# CPU temperatur schisst Hoch



## alexrettig149 (5. März 2016)

Hallo

Also:

Intel 6700k
Corsair H110i GT
Asus Pro Gaming Z170 Jumper auf Overclocking enabled
32 GB Corsair Venegance 2133
Nitrox 800 W Netzteil

So nun habe ich folgendes Problem:

Rechner zusammengebaut, läuft wie ne eins.

Nun will ich die Asus UI Suite 3 zum Overclocken nehmen

Dabei macht er verschiedene Stresstests

Nun ist es so dass dabei, wenn er auf allen Kernen den test macht die CPU Temperatur von 24 relativ schnell hochgeht auf 81 dann schaltet er ab und pendelt sich bei 4400 Ghz ein.

Habe den Pumpenblock nochmal abgeschraubt und festgestellt das ich Zuviel Wärmeleitpaste drauf hatte.

Habe es nun vernünfit zusammengebaut aber immer noch das selbe Problem

ist das normal das die CPU Temp so schnell hoch geht bei einer WaKü oder nicht weil eigentlich müsste die ja gut dagegen halten.

Der Radiator hat auch keine Wärme in dem sinne der ist Kalt, die Schläuche sind leicht warm nicht mehr als Lauwarm wenn überhaupt.

Sind 4400 Mhz soweit ok mit dieser Kombo oder sollte da mehr gehen?

Wäre nett wenn mir jemand helfen könnte


----------



## Körschgen (5. März 2016)

Der rasche Temperaturanstieg ist normal.

Die Suite ist nicht zu empfehlen.
Generell erhältst du ein besseres Ergebnis wenn du selber Hand anlegst.
Vor allem mit der Spannung wird bei so Auto-OC Dingern nicht gegeizt...


----------



## alexrettig149 (5. März 2016)

Hmm ok hab ich mich bisher noch nicht mit befasst muss ich mal schauen wie ich das mache. welchen wert könnte ich denn da anstreben ?


----------



## mgiceman311 (5. März 2016)

alexrettig149 schrieb:


> Hallo
> 
> Also:
> 
> ...



Das NT sofort austauschen!..wenn dir deine HW heilig ist... Das NT ist der letzte Müll^^...

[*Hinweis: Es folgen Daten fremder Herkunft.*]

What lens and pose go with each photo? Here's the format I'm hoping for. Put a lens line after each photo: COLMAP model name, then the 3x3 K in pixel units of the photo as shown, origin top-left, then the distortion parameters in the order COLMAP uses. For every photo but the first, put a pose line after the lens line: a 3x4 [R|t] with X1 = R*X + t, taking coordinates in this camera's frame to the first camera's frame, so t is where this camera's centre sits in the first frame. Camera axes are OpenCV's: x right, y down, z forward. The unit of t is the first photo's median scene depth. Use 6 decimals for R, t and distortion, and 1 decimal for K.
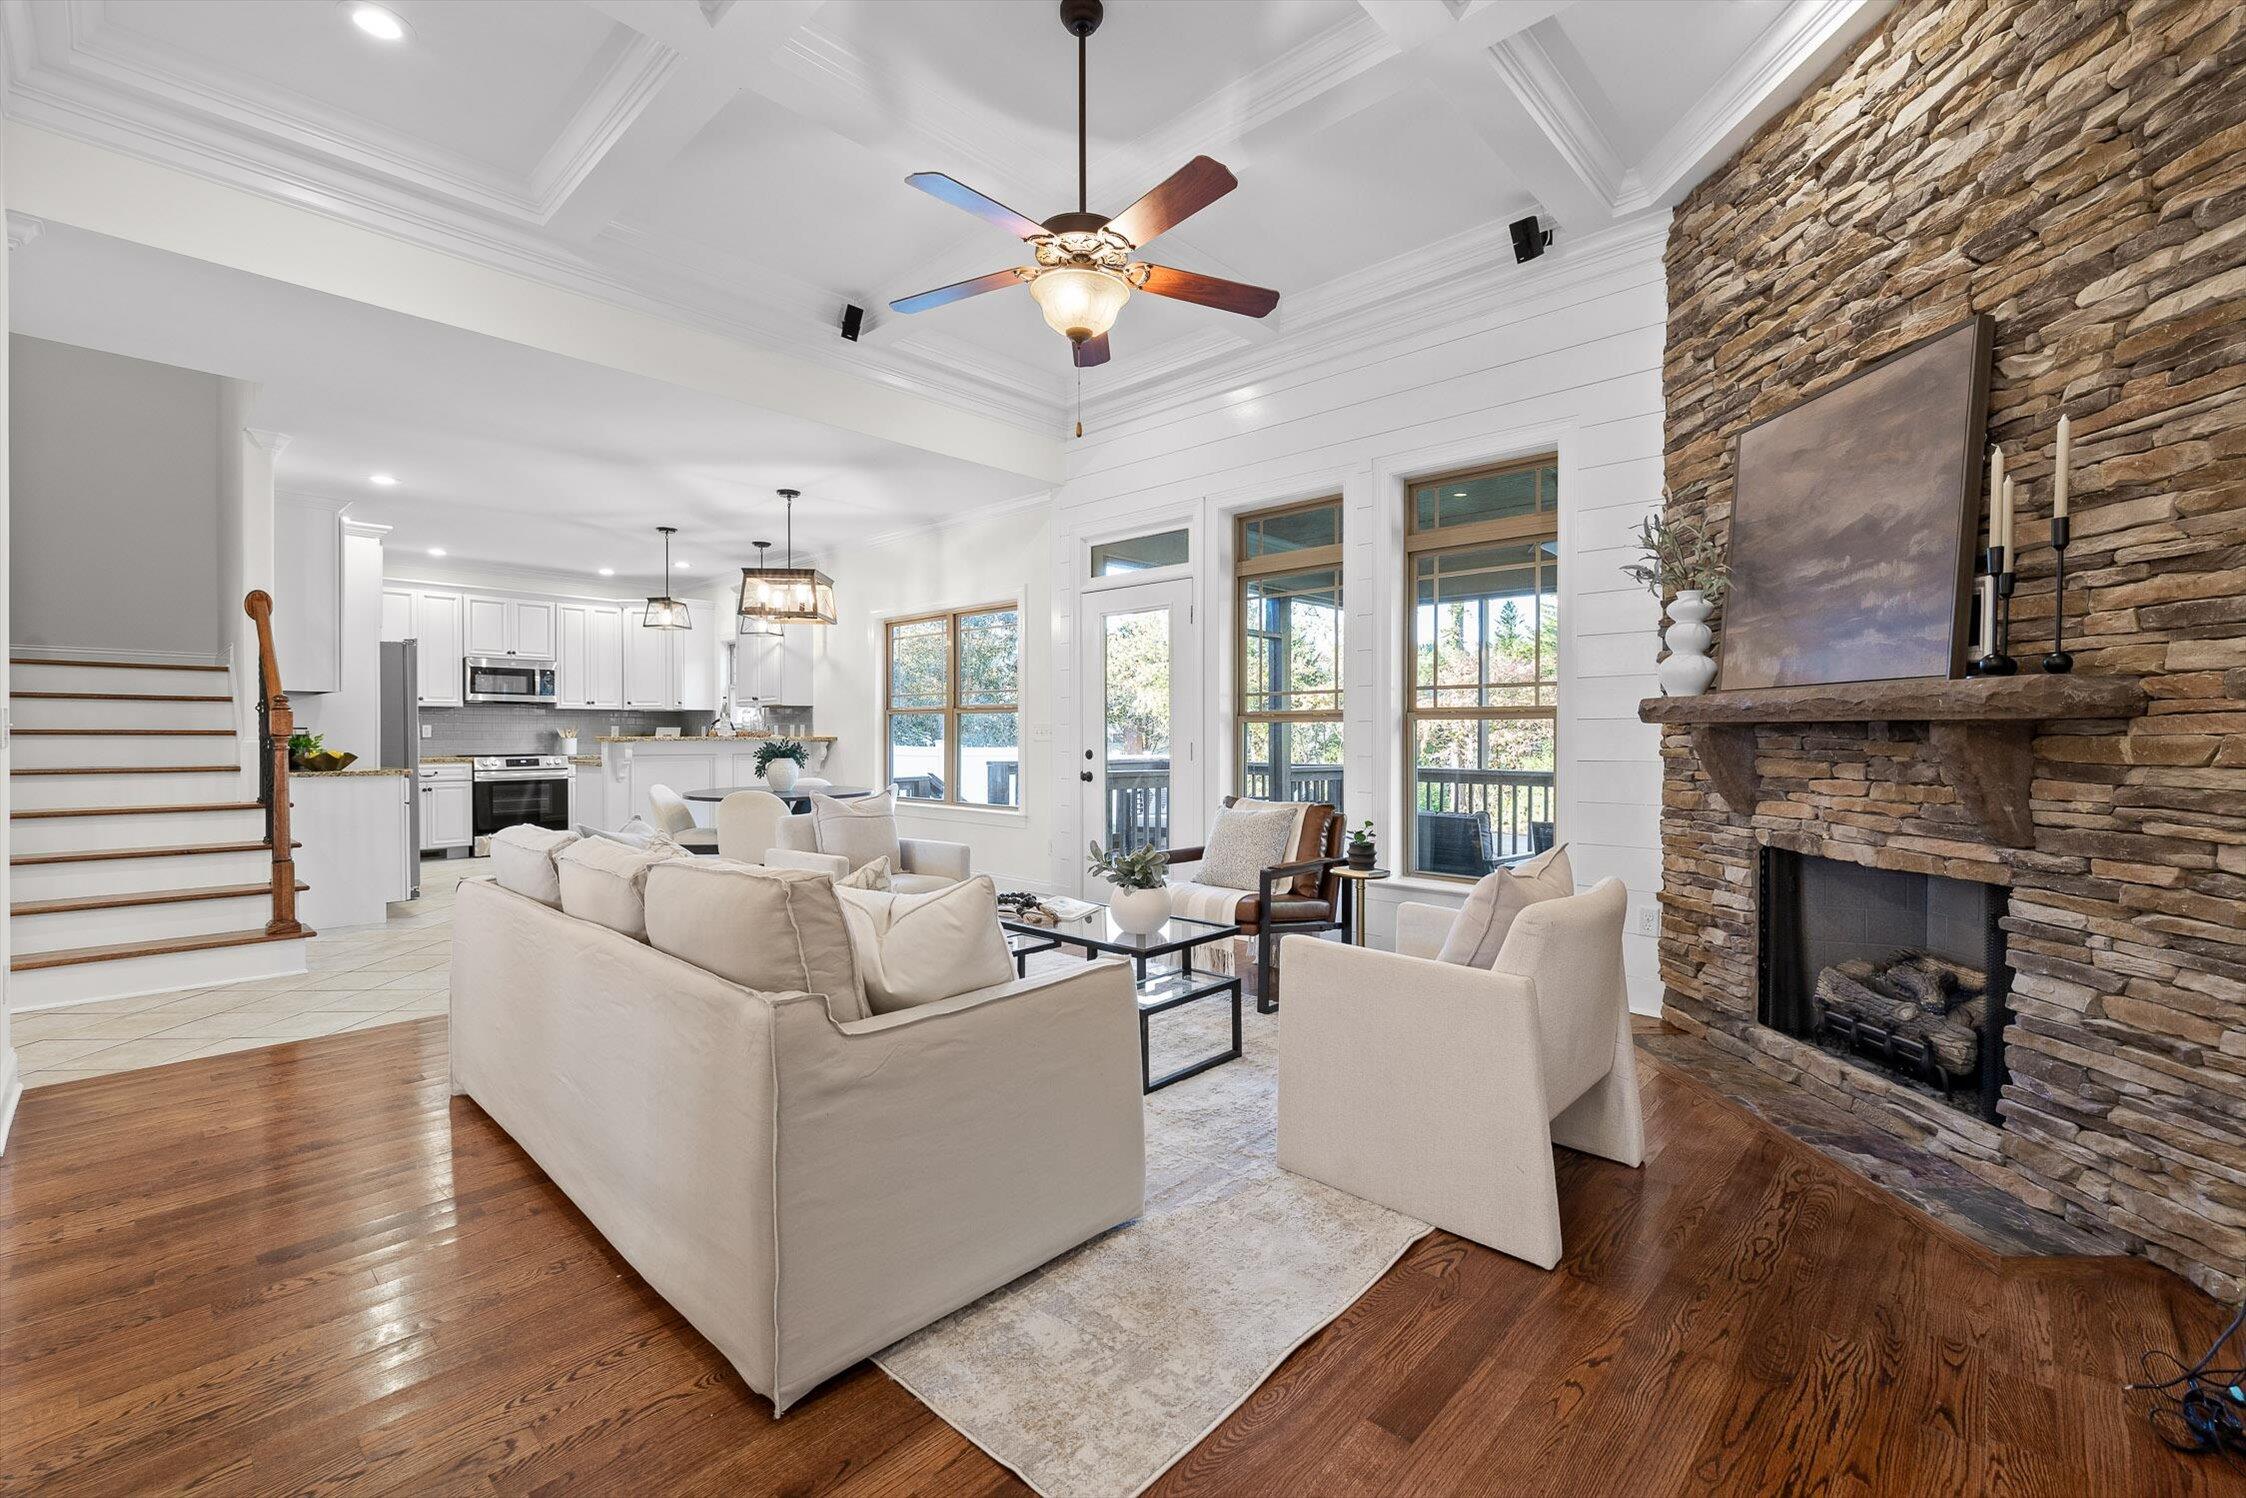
lens RADIAL K [[954.4, 0, 1078.8], [0, 954.4, 745.2], [0, 0, 1]] dist [0.003594, 0.001872]
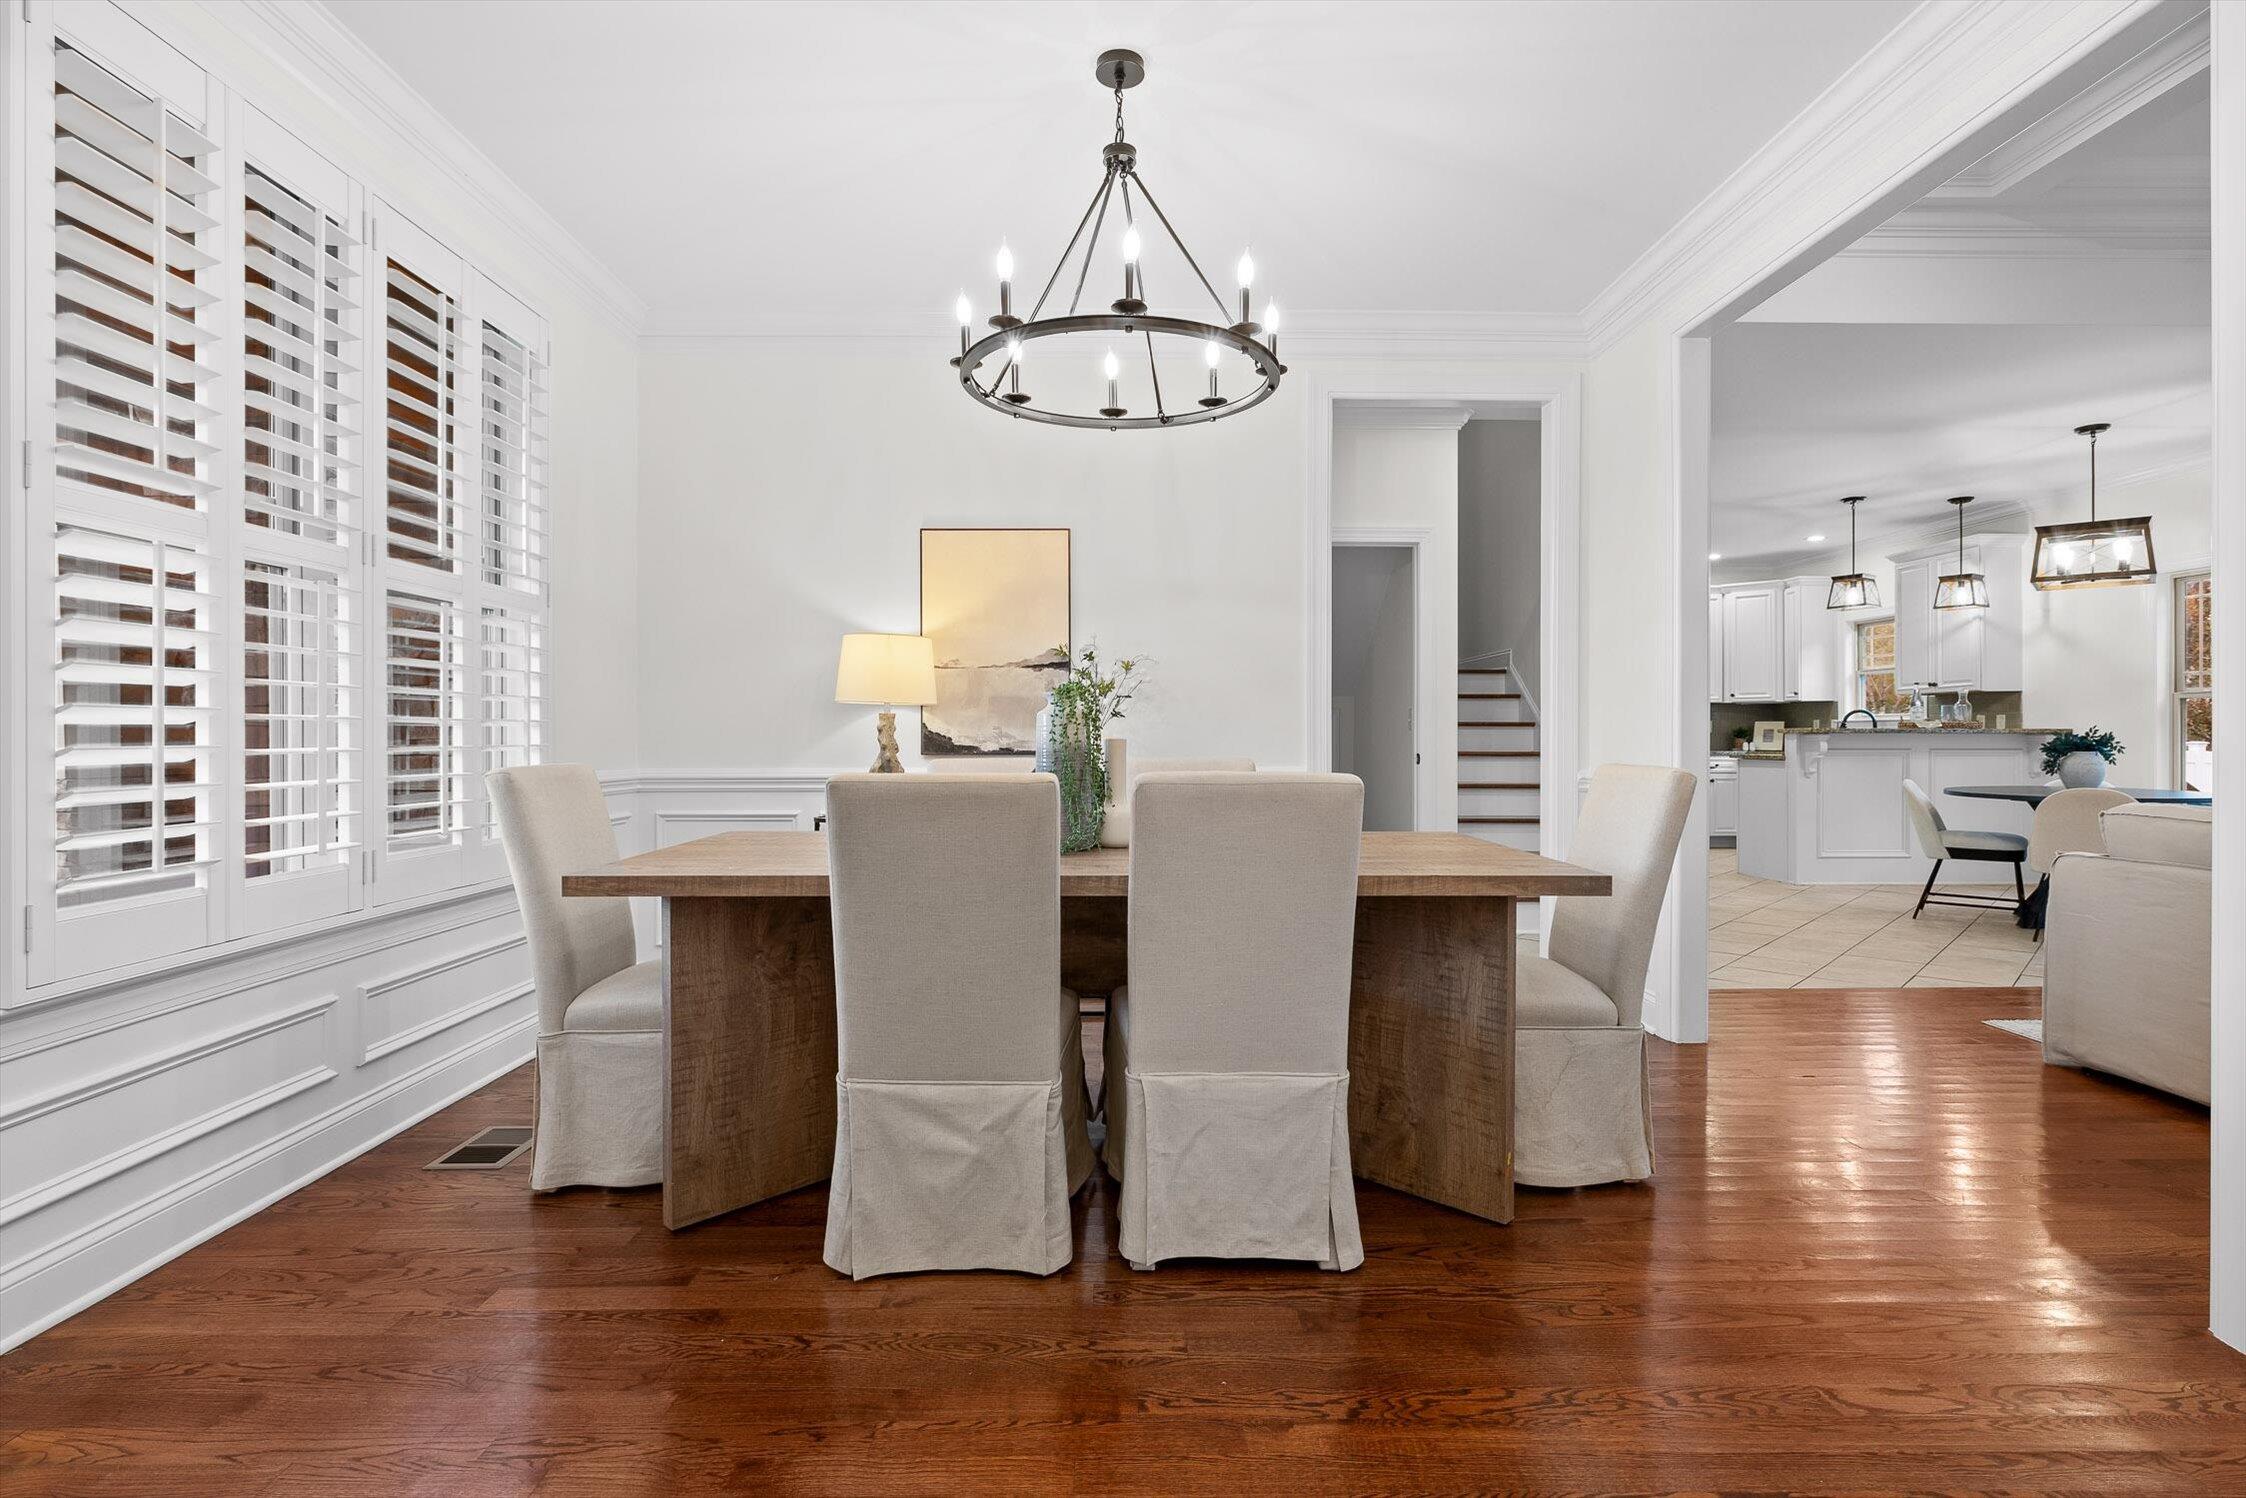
lens RADIAL K [[1046.3, 0, 1109.9], [0, 1046.3, 758.3], [0, 0, 1]] dist [-0.000452, 0.000792]
pose [[0.699195, 0.012998, -0.714813, -0.237723], [-0.004914, 0.999898, 0.013375, 0.010250], [0.714914, -0.005839, 0.699188, -0.221345]]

....das bringt vllt....350/400W Real Leistung...800W niemals...


----------



## DKK007 (5. März 2016)

Jede CPU ist anders. 

Stell manuell den Takt in 100 MHz schritten hoch und schau, ob es stabil ist. Ansonsten Takt wieder runter.


----------



## nonamez78 (6. März 2016)

Mir kommt in dem Zusammenhang ein anderer Punkt spanisch vor: die Temp an sich ist viel zu hoch. Die CPU ist nun wirklich kein echter Stromfresser, die 4,4 GHz sind auch nicht wirklich die Welt. Auch wenn hier schon der Vorwurf der zu hohen Spannung geschrieben wurde darf die Temp nicht direkt auf 80°C schießen. Mal kurz hoch ist ok, aber da scheint mir doch der Wärmeabtransport auch nicht ideal zu sein. Der Anpressdruck des Kühlers passt? Die Skylake CPUs sind dünner als die Vorgänger, da liesst man hier öfters von Problemen.


----------



## AntonD88 (6. März 2016)

Hallo,

ich habe das selbe Board und hatte nach dem Einbau auch sehr hohe Temperaturen. 

Bei mir lag es aber daran das dass Board 1,38 Volt eingestellt hatte. Habe das ganze Manuell auf 1,11 Volt gestellt und siehe da sind es schon 20 C weniger.


----------



## alexrettig149 (6. März 2016)

jop kühler ist richtig drauf


----------



## alexrettig149 (6. März 2016)

sodele hab die ganze zeit geschraubt hab bissl auf YouTube gestöbert.

habe Multiplikator auf 45 
100.00 Mhz Auto (er schwankt bei 99.98 und 100.05)
max. Spannung 1.36 Volt

Ich bekomme 4500 Mhz raus, der Auto tweak haut 4200 Mhz raus

die Temperatur liegt nach 10 x Cinebench CPU Stresstest bei max 79°C und pendelt so bei 63 - 68 rum in der Regel

habe mit CPU Z und Coretemp Überwacht, von der Leistung hatten beide apps die gleich Daten.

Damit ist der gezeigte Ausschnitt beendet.